Petru Leuca

Personal information
- Full name: Petru Leuca
- Date of birth: 19 July 1990 (age 36)
- Place of birth: Chișinău, Moldavian SSR
- Height: 1.93 m (6 ft 4 in)
- Position: Forward

Team information
- Current team: Zimbru Chișinău
- Number: 29

Senior career*
- Years: Team / Apps / (Gls)
- 2007–2008: Beșiktaș Chișinău / 16 / (7)
- 2008–2011: Academia Chişinău / 102 / (36)
- 2011: → Oleksandriya (loan) / 0 / (0)
- 2012: Milsami / 19 / (3)
- 2013: Iskra-Stal Rîbniţa / 19 / (5)
- 2013–2014: Milsami / 27 / (12)
- 2014–2015: Dacia Chişinău / 24 / (12)
- 2017: Ungheni / 11 / (4)
- 2017: Jonava / 1 / (0)
- 2017–2018: Petrocub Hîncești / 4 / (1)
- 2018: Khaitan / 23 / (7)
- 2018–2019: Diagoras / 14 / (6)
- 2019: AC Vigasio / 14 / (6)
- 2020: TRAU / 2 / (0)
- 2020–2021: Dinamo-Auto / 5 / (1)
- 2021–2022: Nagaworld / 17 / (5)
- 2022: Samut Prakan City / 13 / (2)
- 2023: Zimbru Chișinău / 3 / (0)
- 2023–: ASD Akragas 2018 / 11 / (4)
- 2024: F.C Santegidiese / 9 / (2)
- 2024/25: F.C Asta Taverne / 7 / (2)
- 2025: Jonica FC / 10 / (3)
- 2025: CSF Spartanii Sportul / 7 / (2)

International career
- 2005: Moldova U16 / 7 / (3)
- 2006: Moldova U17 / 5 / (1)
- 2008: Moldova U19 / 4 / (2)
- 2009–2011: Moldova U21 / 6 / (3)
- 2015–: Moldova / 1 / (0)

= Petru Leuca =

Moldovan footballer

Petru Leuca (born 19 July 1990) is a Moldovan professional footballer who plays as a forward for Zimbru Chișinău.

==Career==

One of Moldova's top young prospects, Leuca was a leading figure in the Moldovan top-flight, the Divizia Nationala, for the first six years of his career, before being signed overseas. He ventured abroad playing in various countries including Lithuania, Greece and India, however, his stay at these clubs were short-lived due to the coronavirus pandemic, which cut short their league campaigns.

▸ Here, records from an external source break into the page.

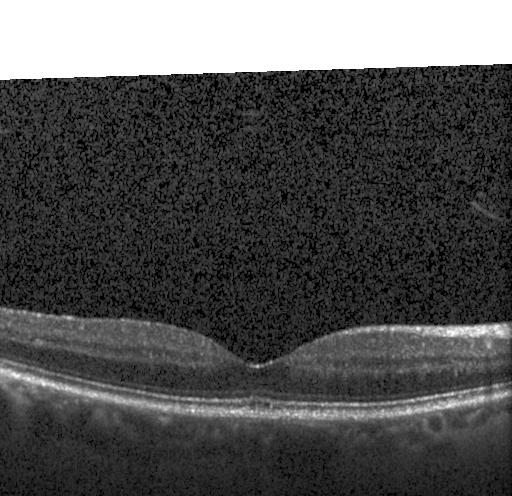 OCT finding: neither CNV, DME, nor drusen.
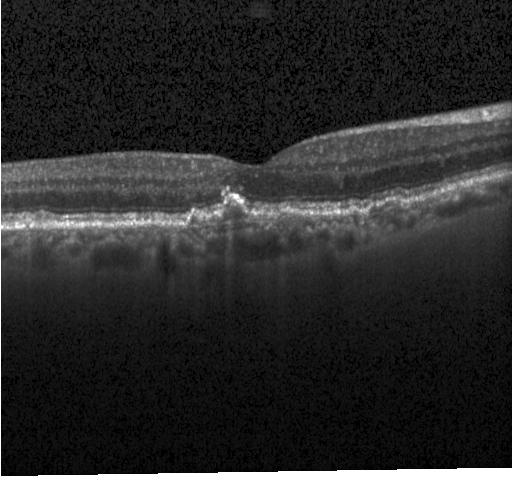
Retinal OCT cross-section showing CNV.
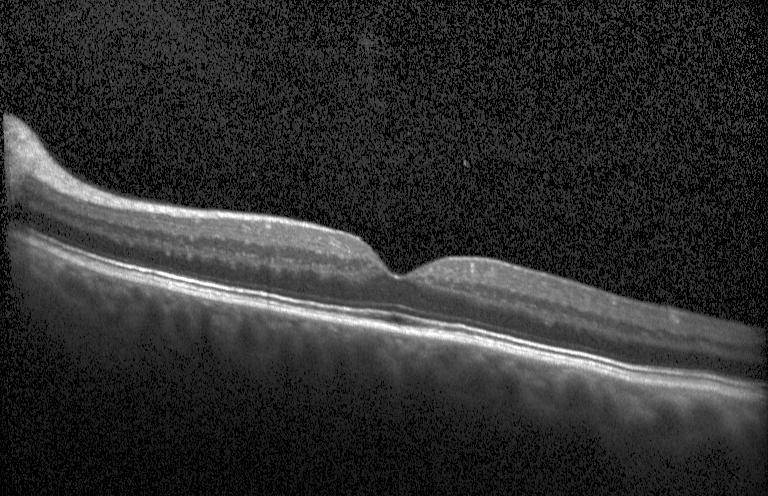

Retinal OCT cross-section showing neither CNV, DME, nor drusen.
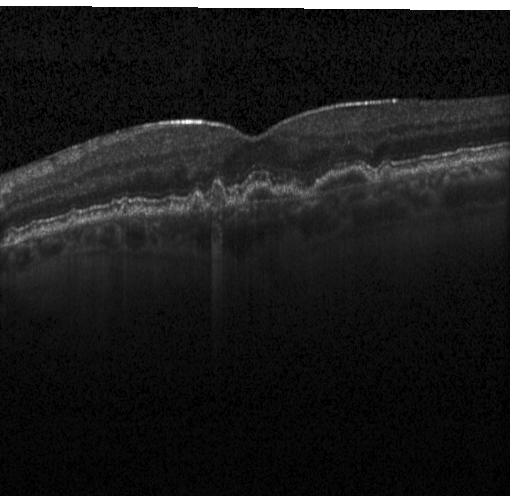 Impression: sub-RPE drusenoid deposits.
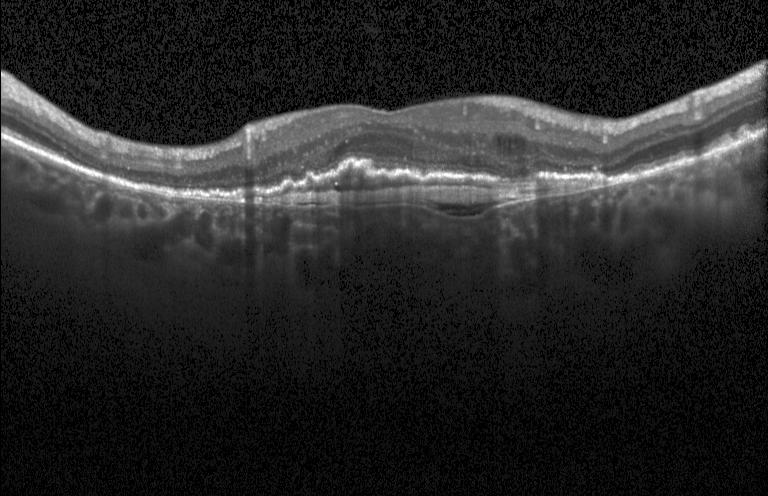
Heidelberg Spectralis; fovea-centered; spectral-domain optical coherence tomography; optical coherence tomography B-scan.
Impression: CNV.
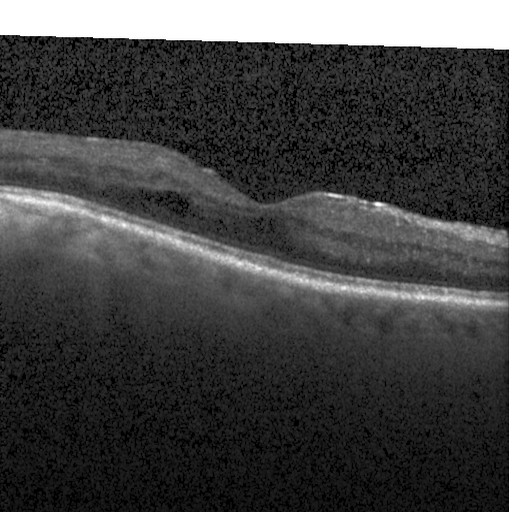 Spectral-domain OCT, retinal OCT B-scan.
Macular OCT: diabetic macular edema (DME).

A notable marquee signing in both Kuwait and Oman, Leuca subsequently attracted interest from Asian clubs including Chonburi and Persebaya, before starring for Nagaworld in Cambodia, scoring eight times.

==International career==
After featuring for Moldova at all age-group levels, he made his debut for the Moldova senior national team on 14 February 2015 in a friendly vs Romania in Aksu, Kazakhstan. He has been called up to the senior side a total of 12 times against opposition including Kazakhstan, Montenegro, Azerbaijan and Albania, however, his debut against Romania remains his only appearance.

==Personal life==
His father, Petru Leuca Sr., is a current Mayor of Milești, Nisporeni.